[Dataset excerpts — start]

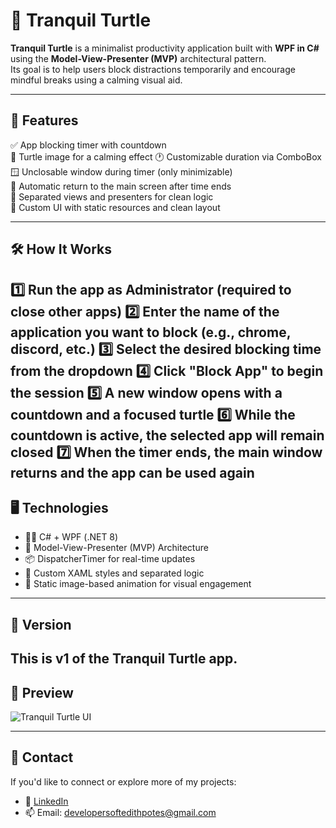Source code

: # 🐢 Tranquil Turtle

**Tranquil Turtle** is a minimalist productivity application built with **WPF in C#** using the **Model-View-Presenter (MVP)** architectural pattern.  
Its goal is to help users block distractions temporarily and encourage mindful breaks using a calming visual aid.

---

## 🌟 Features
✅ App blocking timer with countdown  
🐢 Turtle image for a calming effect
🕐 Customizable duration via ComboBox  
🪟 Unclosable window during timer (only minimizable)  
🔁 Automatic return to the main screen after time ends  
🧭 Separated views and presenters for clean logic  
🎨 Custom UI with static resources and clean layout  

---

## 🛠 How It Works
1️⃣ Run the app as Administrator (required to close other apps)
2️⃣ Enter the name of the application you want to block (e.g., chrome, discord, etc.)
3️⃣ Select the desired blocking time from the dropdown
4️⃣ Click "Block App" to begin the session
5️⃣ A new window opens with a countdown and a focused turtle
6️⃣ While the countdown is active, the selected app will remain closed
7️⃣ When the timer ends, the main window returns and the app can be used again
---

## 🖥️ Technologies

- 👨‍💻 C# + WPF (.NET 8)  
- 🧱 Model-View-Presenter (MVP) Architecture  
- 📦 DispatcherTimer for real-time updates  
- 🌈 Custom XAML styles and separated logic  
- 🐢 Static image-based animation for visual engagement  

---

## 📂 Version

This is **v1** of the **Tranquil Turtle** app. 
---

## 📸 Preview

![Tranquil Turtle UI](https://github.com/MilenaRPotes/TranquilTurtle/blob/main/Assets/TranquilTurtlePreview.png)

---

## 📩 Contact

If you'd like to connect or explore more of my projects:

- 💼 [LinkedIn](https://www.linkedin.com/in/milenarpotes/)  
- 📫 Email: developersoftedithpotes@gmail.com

[Dataset excerpts — finish]
[Dataset excerpts — start]

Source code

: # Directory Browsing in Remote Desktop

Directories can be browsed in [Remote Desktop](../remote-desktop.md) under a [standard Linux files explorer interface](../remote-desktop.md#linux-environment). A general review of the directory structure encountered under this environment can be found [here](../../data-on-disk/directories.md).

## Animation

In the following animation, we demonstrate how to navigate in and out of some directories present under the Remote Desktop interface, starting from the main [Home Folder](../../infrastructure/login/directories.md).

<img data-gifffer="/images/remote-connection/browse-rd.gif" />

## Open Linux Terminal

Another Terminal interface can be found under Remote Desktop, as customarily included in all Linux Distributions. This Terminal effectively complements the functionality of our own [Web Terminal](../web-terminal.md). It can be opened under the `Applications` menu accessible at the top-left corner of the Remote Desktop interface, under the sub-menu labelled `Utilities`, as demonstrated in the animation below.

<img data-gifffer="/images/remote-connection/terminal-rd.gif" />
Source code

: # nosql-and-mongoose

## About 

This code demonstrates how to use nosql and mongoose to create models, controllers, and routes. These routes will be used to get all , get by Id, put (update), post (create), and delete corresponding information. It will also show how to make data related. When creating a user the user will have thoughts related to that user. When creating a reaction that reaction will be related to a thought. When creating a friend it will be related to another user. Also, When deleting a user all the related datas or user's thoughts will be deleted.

[Dataset excerpts — finish]
[Dataset excerpts — start]

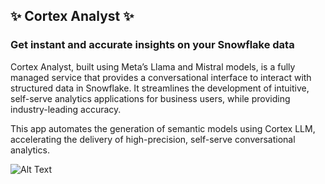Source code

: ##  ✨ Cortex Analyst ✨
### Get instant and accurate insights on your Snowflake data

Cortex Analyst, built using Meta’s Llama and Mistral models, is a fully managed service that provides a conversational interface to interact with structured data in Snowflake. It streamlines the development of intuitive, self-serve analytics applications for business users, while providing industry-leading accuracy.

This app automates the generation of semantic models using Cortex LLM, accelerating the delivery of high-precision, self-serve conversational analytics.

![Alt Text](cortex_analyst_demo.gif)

[Dataset excerpts — finish]

Output the stretch from the line containing "(MVP)** architectural pattern." through the line containing "- 📫 Email: developersoftedithpotes@gmail.com", unchanged and with both of those lines included.

- **Exercise output**:
**Tranquil Turtle** is a minimalist productivity application built with **WPF in C#** using the **Model-View-Presenter (MVP)** architectural pattern.  
Its goal is to help users block distractions temporarily and encourage mindful breaks using a calming visual aid.

---

## 🌟 Features
✅ App blocking timer with countdown  
🐢 Turtle image for a calming effect
🕐 Customizable duration via ComboBox  
🪟 Unclosable window during timer (only minimizable)  
🔁 Automatic return to the main screen after time ends  
🧭 Separated views and presenters for clean logic  
🎨 Custom UI with static resources and clean layout  

---

## 🛠 How It Works
1️⃣ Run the app as Administrator (required to close other apps)
2️⃣ Enter the name of the application you want to block (e.g., chrome, discord, etc.)
3️⃣ Select the desired blocking time from the dropdown
4️⃣ Click "Block App" to begin the session
5️⃣ A new window opens with a countdown and a focused turtle
6️⃣ While the countdown is active, the selected app will remain closed
7️⃣ When the timer ends, the main window returns and the app can be used again
---

## 🖥️ Technologies

- 👨‍💻 C# + WPF (.NET 8)  
- 🧱 Model-View-Presenter (MVP) Architecture  
- 📦 DispatcherTimer for real-time updates  
- 🌈 Custom XAML styles and separated logic  
- 🐢 Static image-based animation for visual engagement  

---

## 📂 Version

This is **v1** of the **Tranquil Turtle** app. 
---

## 📸 Preview

![Tranquil Turtle UI](https://github.com/MilenaRPotes/TranquilTurtle/blob/main/Assets/TranquilTurtlePreview.png)

---

## 📩 Contact

If you'd like to connect or explore more of my projects:

- 💼 [LinkedIn](https://www.linkedin.com/in/milenarpotes/)  
- 📫 Email: developersoftedithpotes@gmail.com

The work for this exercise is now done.